◆ WHAT IS EXPECTED
Which lines in the items below contain the string "оборудование"? Collect every one of them, with case counting.

◆ INFORMATION PROVIDED
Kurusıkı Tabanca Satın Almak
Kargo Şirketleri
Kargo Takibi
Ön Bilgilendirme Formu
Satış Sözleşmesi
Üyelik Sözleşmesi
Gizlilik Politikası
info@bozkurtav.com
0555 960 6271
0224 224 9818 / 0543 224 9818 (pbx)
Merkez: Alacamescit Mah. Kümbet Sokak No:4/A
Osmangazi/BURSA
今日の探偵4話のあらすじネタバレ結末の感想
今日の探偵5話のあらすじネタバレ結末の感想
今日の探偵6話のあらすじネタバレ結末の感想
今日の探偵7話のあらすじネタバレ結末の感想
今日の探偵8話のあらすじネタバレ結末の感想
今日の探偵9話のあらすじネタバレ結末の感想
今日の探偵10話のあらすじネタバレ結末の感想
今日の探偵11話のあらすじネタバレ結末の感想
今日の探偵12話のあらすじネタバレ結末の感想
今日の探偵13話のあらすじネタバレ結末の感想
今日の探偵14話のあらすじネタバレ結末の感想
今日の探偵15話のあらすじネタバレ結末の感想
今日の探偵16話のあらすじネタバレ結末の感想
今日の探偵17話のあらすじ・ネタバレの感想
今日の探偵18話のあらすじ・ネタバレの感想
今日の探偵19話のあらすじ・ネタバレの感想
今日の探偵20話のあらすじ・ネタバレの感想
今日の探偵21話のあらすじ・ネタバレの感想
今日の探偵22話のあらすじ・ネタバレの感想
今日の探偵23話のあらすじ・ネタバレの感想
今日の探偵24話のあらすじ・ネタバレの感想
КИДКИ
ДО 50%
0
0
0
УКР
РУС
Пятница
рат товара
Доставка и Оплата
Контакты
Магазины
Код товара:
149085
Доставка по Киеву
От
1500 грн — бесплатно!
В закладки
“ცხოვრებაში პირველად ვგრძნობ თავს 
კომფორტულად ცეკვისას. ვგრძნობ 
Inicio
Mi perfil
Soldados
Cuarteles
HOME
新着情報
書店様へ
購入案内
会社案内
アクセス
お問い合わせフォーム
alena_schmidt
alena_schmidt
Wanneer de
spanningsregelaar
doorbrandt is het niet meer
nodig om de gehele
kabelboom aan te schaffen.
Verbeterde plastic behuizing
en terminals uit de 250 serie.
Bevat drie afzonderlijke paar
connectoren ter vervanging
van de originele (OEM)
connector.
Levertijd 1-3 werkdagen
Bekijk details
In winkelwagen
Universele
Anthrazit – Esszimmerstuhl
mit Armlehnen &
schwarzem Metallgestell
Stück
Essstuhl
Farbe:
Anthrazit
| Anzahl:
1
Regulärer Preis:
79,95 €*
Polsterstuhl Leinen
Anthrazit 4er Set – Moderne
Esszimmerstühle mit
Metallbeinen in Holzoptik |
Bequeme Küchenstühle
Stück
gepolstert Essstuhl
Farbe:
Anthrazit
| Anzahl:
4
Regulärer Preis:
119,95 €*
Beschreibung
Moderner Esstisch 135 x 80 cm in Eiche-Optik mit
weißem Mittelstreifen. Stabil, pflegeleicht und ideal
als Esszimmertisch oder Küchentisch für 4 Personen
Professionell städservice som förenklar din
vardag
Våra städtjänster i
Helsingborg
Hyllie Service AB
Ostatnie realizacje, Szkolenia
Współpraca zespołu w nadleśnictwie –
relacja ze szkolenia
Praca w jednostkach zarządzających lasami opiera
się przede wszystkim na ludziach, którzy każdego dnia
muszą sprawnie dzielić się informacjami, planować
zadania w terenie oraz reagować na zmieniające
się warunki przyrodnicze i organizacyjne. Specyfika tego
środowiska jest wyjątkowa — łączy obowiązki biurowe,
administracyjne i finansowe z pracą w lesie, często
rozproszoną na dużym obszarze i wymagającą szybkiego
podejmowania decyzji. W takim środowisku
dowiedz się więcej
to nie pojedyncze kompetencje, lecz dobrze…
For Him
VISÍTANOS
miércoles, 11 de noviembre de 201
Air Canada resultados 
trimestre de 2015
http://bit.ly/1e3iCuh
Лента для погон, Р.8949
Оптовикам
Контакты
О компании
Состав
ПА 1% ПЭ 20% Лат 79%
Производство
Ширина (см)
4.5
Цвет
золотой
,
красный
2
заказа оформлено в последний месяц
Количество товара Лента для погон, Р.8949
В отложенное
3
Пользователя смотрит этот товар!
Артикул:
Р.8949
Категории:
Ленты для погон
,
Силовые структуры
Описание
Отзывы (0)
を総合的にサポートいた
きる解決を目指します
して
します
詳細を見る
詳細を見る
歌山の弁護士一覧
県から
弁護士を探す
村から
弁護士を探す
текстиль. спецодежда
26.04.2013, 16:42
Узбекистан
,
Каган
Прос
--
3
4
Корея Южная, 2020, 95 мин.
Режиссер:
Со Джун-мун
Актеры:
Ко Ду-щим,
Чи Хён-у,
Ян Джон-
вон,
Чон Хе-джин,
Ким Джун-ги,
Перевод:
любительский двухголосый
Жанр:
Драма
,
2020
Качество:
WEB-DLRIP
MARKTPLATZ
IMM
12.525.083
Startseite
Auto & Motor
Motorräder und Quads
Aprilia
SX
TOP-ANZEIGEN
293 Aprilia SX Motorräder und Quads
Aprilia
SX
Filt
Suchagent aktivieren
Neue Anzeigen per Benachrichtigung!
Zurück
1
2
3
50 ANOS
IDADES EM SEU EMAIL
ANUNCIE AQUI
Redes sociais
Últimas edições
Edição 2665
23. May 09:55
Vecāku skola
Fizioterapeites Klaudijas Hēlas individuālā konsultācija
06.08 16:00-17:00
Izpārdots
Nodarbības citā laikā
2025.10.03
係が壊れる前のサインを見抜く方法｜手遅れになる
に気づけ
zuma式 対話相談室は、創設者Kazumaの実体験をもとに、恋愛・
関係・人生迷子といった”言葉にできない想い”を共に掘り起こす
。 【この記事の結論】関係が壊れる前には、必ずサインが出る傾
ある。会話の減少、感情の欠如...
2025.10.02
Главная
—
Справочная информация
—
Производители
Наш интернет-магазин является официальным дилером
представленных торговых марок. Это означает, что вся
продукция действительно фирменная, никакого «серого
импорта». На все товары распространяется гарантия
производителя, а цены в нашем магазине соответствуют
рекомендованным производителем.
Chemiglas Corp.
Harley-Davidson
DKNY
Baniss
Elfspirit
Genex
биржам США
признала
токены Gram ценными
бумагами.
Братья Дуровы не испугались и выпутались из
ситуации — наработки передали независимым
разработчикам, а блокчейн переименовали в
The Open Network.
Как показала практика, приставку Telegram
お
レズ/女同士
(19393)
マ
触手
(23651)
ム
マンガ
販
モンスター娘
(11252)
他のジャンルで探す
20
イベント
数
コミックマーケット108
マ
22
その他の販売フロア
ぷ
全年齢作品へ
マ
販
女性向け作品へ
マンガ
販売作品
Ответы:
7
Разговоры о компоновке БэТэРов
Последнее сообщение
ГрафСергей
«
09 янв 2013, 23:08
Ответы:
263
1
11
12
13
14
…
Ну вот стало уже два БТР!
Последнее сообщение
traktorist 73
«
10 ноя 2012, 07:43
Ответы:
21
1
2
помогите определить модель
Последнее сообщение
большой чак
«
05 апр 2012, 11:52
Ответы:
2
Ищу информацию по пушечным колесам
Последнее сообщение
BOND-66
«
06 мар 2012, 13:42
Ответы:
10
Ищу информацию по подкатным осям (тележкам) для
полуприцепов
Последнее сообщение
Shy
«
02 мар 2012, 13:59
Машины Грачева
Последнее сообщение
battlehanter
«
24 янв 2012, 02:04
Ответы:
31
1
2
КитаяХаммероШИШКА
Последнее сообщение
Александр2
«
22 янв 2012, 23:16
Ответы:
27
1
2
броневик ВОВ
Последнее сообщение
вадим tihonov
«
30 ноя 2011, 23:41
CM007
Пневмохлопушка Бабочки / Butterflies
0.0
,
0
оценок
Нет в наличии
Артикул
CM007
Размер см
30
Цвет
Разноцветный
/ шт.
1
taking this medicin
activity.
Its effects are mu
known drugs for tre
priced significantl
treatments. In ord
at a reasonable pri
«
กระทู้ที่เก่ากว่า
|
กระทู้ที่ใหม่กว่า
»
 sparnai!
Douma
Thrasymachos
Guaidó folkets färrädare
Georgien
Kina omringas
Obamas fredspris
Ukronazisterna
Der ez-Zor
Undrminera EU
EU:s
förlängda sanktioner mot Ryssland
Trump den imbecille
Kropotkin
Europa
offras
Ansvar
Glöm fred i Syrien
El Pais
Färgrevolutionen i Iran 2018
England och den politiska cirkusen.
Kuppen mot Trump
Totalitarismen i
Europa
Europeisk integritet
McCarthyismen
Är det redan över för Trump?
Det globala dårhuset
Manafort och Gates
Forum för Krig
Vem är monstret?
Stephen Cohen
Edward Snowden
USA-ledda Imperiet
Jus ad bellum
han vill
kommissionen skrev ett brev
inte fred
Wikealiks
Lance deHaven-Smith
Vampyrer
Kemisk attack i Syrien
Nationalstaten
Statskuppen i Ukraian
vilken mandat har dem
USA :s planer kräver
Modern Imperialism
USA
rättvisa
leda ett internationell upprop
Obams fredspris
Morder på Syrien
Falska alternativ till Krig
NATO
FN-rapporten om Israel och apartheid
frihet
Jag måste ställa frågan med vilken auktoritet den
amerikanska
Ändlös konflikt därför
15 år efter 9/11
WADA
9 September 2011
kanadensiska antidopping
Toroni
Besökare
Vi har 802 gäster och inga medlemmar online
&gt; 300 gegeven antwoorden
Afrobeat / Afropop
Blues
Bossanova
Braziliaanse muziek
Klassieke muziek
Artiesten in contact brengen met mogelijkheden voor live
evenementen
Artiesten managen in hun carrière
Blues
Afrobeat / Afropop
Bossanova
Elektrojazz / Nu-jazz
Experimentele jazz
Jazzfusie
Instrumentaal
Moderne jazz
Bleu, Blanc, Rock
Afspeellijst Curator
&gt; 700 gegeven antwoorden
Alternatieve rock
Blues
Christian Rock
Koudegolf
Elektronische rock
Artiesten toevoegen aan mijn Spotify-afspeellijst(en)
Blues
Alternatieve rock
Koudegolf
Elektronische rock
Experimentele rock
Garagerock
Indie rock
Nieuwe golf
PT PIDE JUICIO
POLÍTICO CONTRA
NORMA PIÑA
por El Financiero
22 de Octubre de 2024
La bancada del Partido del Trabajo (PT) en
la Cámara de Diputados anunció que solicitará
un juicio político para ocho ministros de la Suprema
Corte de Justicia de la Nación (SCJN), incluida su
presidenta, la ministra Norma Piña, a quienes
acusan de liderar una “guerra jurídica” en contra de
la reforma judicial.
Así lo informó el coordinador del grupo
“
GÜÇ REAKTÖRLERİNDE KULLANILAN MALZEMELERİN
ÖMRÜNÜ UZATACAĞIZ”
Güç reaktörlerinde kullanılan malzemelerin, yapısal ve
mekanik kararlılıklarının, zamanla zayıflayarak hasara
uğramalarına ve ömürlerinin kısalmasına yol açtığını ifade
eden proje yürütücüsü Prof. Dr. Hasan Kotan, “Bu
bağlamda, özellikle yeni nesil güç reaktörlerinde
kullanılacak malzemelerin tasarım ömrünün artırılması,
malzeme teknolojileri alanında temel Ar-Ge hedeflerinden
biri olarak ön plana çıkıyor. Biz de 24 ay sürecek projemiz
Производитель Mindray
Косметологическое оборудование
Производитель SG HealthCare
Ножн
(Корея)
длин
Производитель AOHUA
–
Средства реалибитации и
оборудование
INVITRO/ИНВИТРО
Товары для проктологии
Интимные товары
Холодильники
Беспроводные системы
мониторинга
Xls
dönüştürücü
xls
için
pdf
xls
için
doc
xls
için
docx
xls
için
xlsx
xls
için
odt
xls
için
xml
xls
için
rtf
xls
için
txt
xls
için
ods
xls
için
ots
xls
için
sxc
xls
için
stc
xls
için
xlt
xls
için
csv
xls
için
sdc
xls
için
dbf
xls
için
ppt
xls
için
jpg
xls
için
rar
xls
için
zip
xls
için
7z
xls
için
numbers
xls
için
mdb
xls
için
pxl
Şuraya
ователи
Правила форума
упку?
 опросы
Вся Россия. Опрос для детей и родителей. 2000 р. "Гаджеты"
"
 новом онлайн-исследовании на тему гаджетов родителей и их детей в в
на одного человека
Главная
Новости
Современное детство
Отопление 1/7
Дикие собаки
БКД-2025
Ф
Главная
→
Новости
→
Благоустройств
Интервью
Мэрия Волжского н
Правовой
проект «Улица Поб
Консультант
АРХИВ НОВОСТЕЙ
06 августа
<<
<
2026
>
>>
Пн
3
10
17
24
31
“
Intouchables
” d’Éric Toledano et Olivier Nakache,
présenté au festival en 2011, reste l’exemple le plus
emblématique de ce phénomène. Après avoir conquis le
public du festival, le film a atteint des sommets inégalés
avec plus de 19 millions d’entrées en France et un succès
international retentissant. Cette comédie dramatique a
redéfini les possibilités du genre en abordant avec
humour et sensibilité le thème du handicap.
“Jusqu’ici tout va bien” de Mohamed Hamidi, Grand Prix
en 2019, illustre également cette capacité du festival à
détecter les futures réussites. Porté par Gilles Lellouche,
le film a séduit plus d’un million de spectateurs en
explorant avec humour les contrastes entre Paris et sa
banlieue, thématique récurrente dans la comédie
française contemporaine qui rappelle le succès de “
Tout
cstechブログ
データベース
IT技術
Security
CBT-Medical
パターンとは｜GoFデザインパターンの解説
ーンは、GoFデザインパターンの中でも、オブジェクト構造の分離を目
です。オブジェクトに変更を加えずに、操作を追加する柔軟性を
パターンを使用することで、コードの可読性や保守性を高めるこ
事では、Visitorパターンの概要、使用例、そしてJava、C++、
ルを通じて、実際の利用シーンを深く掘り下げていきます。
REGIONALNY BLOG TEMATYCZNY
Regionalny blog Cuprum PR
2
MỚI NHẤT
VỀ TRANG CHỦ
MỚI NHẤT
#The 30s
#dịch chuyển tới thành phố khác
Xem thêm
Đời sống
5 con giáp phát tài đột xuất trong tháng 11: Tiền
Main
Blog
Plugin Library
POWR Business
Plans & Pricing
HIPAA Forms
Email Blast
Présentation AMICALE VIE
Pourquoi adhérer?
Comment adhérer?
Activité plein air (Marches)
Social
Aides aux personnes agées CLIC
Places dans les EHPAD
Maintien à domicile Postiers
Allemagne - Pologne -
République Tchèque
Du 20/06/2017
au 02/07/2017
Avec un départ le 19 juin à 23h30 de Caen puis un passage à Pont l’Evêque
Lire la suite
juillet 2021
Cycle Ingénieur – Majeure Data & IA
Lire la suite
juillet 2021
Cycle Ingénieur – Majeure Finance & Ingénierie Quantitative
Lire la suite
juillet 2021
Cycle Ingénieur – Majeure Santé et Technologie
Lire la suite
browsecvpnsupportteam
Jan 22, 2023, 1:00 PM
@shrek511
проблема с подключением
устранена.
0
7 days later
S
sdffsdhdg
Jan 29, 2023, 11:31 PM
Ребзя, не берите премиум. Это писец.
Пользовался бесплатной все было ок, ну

◆ SOLUTION FOR THIS TASK
Косметологическое оборудование
оборудование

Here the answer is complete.